> What you are asked to do:
In the blog tour post below, what is the name of the former police detective who investigates the injured baseball players?

> Supplied passage:
************
20th
Jun

Today I’m
excited to participate in the Blog Tour of ‘A Deadly Game’ by Gary M. Leppers.
This is a Mystery/ Thriller novel that was published on December 6th, 2016.
Check out this post for more info about this book and to read an excerpt.

About the Book:

https://www.goodreads.com/book/show/33519419-a-deadly-game?ac=1&from_search=true
Professional
baseball players in multiple cities have been injured inexplicably–and two
have died. When former police detective David Kenmuir tries to learn why, he
becomes trapped in a collision between the make-believe world of fantasy
baseball leagues and the very real world of crime-for-hire. In order to escape
from it, he must end it–and manage to stay alive in the midst of lethal
conflicts between a mob boss and his maverick subordinate, and between himself
and a nemesis from his past. It won’t be easy.

The Facts:

Publication
Date:
December
6th, 2016
Series:
Genre:
Mystery,
Thriller
Pages:
299
Formats:
eBook,
Paperback
Available
at:

Excerpt:

He
flinched when a sudden and jagged burst of light flashed in front of him. Then
he counted—one, one thousand…two, one thousand…three, one thousand…four, one
thousand—before a deep boom overtook the light. Symbolic, he thought. The
thunder’s getting closer and
so am I.
************
> Supplied information:

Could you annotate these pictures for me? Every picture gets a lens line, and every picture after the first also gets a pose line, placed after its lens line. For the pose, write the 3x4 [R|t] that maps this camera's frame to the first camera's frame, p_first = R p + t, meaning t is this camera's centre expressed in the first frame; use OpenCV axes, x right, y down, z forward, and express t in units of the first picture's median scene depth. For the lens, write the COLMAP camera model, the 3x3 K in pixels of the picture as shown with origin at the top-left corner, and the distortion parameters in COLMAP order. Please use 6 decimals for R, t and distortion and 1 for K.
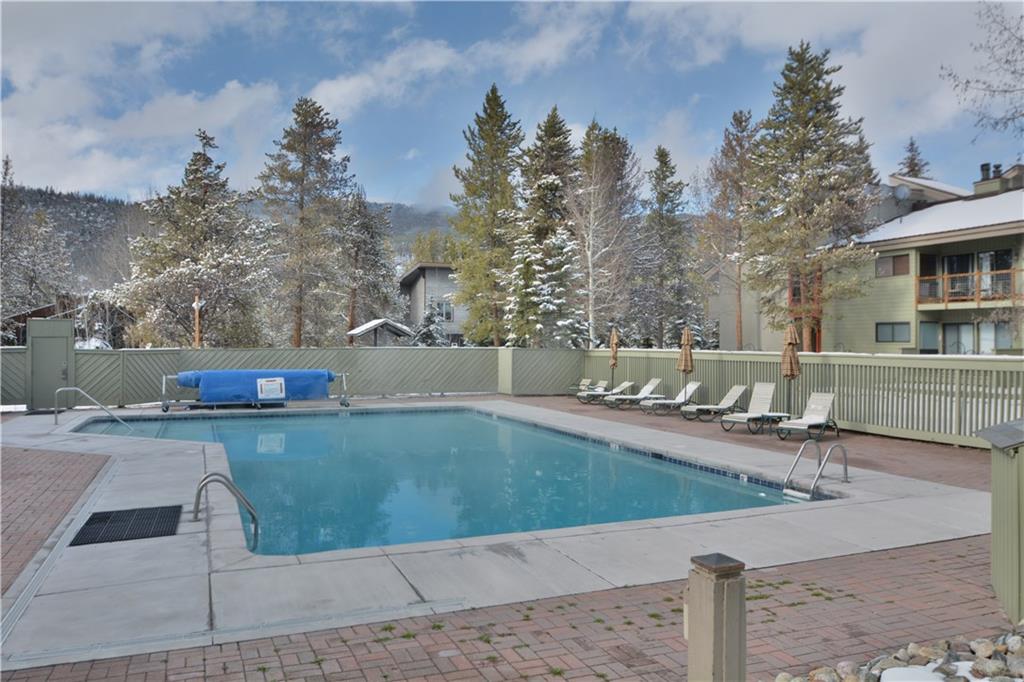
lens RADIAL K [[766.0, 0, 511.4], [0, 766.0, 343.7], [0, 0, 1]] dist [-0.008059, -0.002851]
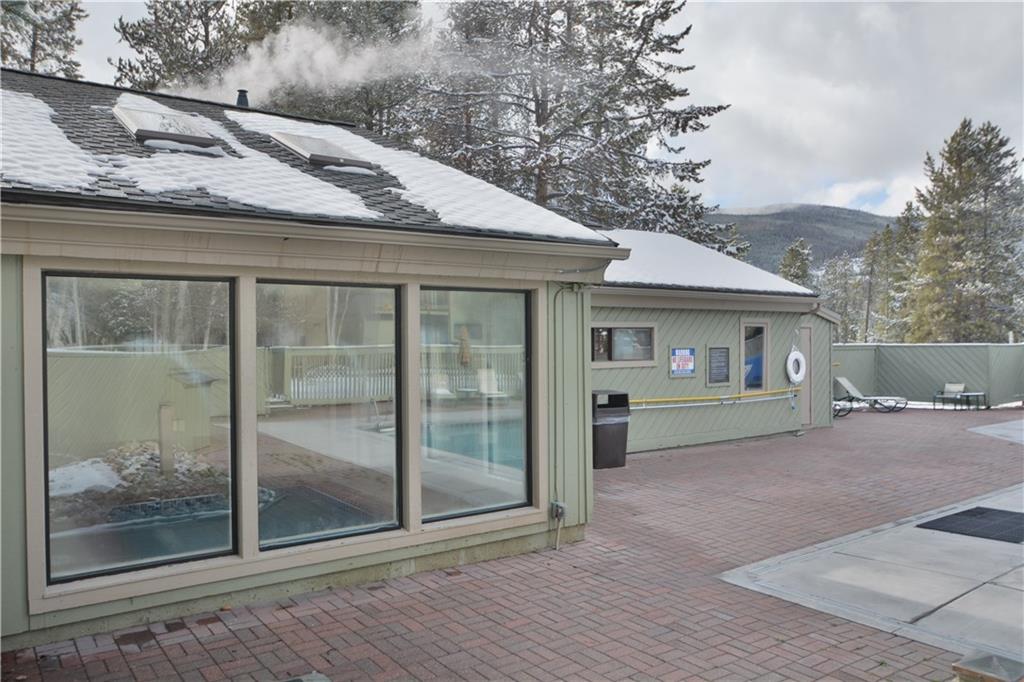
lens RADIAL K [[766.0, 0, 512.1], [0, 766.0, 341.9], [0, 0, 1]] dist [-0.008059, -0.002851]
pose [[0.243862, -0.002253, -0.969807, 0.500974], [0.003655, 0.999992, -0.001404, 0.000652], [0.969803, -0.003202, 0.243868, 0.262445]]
************
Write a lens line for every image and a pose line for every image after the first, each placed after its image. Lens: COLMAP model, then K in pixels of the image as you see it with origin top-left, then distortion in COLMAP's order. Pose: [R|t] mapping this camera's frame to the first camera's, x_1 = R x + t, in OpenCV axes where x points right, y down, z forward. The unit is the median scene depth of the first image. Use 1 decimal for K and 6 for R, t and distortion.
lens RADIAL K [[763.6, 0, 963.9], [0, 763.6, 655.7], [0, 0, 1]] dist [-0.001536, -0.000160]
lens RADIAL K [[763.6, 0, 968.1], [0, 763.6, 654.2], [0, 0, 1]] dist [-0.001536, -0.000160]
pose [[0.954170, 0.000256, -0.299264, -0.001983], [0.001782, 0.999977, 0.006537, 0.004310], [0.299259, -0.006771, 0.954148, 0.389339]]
************
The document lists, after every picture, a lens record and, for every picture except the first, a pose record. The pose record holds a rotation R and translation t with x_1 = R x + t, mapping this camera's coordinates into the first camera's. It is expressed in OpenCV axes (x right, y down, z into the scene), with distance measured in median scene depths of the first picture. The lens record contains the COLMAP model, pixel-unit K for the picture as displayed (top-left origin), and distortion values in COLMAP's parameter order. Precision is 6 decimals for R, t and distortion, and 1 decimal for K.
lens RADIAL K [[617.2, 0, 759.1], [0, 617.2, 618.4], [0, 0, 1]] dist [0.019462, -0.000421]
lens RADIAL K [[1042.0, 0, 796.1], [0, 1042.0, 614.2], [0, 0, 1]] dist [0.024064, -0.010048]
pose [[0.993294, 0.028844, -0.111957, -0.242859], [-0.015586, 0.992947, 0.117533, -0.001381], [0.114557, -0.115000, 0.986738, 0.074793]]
************
> Task response:
David Kenmuir